▶ **Instructions for the task**: Your output should be the lines of the entries below, exactly, from the first one through the line that holds "Rendered at 1500 by 844 pixels.".
START Information given
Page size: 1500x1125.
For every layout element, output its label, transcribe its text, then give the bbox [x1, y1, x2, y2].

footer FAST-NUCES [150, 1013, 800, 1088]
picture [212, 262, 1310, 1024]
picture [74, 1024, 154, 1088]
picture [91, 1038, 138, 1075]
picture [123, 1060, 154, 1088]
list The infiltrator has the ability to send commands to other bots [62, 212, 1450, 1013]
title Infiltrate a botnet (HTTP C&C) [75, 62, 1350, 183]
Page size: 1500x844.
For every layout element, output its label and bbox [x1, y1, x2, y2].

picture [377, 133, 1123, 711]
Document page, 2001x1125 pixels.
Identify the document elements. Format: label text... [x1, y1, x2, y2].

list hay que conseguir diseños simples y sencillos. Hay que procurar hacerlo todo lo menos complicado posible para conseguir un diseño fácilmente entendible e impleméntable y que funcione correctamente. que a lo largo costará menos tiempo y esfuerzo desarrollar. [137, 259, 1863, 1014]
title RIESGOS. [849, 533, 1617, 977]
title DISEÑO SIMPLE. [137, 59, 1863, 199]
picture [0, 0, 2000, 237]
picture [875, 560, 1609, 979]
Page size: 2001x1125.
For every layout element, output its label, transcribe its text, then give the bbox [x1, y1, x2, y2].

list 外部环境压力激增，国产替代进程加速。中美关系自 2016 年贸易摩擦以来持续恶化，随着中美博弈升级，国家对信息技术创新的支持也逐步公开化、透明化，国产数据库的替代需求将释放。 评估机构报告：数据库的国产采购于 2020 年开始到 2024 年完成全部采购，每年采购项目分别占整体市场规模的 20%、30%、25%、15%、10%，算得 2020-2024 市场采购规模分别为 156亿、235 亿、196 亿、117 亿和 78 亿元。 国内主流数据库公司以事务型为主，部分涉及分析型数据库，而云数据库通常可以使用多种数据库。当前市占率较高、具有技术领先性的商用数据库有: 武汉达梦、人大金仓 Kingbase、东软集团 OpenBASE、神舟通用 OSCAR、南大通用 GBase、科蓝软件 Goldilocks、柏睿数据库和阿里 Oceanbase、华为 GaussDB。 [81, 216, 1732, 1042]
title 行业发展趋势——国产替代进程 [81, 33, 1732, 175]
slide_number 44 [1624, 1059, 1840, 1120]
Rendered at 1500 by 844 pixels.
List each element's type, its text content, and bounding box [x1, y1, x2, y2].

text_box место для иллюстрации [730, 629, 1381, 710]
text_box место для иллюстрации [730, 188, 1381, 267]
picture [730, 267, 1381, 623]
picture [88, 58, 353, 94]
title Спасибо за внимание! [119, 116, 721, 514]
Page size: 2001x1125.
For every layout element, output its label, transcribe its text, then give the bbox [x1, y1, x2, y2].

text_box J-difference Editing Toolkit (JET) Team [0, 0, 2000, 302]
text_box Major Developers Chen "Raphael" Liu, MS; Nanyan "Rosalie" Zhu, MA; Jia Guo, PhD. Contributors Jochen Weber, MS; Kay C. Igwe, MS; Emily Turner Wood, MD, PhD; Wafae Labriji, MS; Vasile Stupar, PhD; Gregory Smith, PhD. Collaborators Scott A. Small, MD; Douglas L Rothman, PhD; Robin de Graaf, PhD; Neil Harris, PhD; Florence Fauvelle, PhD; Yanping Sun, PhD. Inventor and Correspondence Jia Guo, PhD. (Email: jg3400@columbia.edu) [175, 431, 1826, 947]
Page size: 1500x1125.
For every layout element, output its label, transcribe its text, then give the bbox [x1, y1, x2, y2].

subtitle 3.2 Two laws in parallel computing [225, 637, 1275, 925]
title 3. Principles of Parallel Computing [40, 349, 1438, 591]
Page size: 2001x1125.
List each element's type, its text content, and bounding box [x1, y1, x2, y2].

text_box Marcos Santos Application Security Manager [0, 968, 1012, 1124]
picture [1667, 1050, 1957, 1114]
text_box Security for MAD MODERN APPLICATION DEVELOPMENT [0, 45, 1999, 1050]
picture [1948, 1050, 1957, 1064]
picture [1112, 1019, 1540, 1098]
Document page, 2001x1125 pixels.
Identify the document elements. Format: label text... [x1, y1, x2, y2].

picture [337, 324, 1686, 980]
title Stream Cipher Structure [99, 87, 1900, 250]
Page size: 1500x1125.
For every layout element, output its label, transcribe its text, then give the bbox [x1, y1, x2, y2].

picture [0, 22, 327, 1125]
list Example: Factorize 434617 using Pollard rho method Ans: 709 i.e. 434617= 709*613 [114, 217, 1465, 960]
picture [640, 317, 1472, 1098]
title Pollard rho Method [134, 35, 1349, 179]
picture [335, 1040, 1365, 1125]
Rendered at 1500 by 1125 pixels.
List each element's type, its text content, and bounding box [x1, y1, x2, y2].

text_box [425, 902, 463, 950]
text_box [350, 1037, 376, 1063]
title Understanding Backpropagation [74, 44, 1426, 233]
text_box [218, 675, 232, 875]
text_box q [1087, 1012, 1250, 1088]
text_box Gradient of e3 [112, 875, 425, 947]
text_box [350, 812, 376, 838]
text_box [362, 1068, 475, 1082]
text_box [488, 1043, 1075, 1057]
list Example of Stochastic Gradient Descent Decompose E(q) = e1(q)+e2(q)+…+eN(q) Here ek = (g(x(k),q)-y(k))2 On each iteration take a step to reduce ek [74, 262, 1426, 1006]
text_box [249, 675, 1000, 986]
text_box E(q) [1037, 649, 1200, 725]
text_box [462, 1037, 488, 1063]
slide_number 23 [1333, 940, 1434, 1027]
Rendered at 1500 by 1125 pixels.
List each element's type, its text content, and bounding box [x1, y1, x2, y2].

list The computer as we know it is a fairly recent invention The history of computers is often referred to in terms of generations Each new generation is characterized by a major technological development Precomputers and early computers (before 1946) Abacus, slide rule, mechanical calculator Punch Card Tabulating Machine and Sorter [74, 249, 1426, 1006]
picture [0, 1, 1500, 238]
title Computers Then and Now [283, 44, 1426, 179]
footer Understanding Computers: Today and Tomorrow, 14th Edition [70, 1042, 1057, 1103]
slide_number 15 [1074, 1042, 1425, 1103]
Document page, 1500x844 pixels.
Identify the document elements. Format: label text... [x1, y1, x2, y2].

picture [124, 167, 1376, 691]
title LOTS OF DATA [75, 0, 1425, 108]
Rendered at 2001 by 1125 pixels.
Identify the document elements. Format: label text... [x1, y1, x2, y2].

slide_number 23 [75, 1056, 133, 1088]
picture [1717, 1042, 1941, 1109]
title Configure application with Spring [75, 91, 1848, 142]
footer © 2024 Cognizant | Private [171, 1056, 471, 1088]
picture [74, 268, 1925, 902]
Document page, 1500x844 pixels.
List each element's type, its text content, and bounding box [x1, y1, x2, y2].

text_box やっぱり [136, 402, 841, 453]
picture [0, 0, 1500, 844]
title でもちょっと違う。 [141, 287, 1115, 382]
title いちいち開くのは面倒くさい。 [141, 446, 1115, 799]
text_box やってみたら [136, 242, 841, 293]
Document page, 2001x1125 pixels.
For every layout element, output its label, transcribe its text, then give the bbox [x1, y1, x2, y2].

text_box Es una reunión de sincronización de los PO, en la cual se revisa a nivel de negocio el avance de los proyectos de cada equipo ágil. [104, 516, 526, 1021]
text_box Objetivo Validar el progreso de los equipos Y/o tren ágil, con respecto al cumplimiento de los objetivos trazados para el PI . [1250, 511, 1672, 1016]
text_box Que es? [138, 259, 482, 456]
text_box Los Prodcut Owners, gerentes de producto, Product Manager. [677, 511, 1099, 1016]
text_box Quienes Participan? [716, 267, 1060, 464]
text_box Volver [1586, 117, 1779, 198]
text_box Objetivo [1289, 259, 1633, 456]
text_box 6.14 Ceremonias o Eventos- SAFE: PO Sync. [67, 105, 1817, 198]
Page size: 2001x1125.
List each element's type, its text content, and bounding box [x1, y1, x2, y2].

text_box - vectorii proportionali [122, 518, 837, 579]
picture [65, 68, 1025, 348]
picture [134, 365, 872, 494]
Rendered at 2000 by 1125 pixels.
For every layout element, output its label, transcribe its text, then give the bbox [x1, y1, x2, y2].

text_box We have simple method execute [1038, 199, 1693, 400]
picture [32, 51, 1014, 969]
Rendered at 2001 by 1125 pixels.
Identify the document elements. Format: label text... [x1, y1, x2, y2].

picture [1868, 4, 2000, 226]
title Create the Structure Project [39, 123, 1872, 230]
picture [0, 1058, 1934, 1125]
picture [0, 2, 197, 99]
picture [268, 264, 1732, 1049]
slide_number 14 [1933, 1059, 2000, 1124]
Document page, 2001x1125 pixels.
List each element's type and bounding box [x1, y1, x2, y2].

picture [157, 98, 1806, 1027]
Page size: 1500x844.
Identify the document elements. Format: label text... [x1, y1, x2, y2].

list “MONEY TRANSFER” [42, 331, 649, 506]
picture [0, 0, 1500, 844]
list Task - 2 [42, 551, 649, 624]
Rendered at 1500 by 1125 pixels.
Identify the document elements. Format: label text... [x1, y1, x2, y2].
END Information given
▶ **Answer section**:
Page size: 1500x1125.
For every layout element, output its label, transcribe its text, then give the bbox [x1, y1, x2, y2].

footer FAST-NUCES [150, 1013, 800, 1088]
picture [212, 262, 1310, 1024]
picture [74, 1024, 154, 1088]
picture [91, 1038, 138, 1075]
picture [123, 1060, 154, 1088]
list The infiltrator has the ability to send commands to other bots [62, 212, 1450, 1013]
title Infiltrate a botnet (HTTP C&C) [75, 62, 1350, 183]
Page size: 1500x844.
For every layout element, output its label and bbox [x1, y1, x2, y2].

picture [377, 133, 1123, 711]
Document page, 2001x1125 pixels.
Identify the document elements. Format: label text... [x1, y1, x2, y2].

list hay que conseguir diseños simples y sencillos. Hay que procurar hacerlo todo lo menos complicado posible para conseguir un diseño fácilmente entendible e impleméntable y que funcione correctamente. que a lo largo costará menos tiempo y esfuerzo desarrollar. [137, 259, 1863, 1014]
title RIESGOS. [849, 533, 1617, 977]
title DISEÑO SIMPLE. [137, 59, 1863, 199]
picture [0, 0, 2000, 237]
picture [875, 560, 1609, 979]
Page size: 2001x1125.
For every layout element, output its label, transcribe its text, then give the bbox [x1, y1, x2, y2].

list 外部环境压力激增，国产替代进程加速。中美关系自 2016 年贸易摩擦以来持续恶化，随着中美博弈升级，国家对信息技术创新的支持也逐步公开化、透明化，国产数据库的替代需求将释放。 评估机构报告：数据库的国产采购于 2020 年开始到 2024 年完成全部采购，每年采购项目分别占整体市场规模的 20%、30%、25%、15%、10%，算得 2020-2024 市场采购规模分别为 156亿、235 亿、196 亿、117 亿和 78 亿元。 国内主流数据库公司以事务型为主，部分涉及分析型数据库，而云数据库通常可以使用多种数据库。当前市占率较高、具有技术领先性的商用数据库有: 武汉达梦、人大金仓 Kingbase、东软集团 OpenBASE、神舟通用 OSCAR、南大通用 GBase、科蓝软件 Goldilocks、柏睿数据库和阿里 Oceanbase、华为 GaussDB。 [81, 216, 1732, 1042]
title 行业发展趋势——国产替代进程 [81, 33, 1732, 175]
slide_number 44 [1624, 1059, 1840, 1120]
Rendered at 1500 by 844 pixels.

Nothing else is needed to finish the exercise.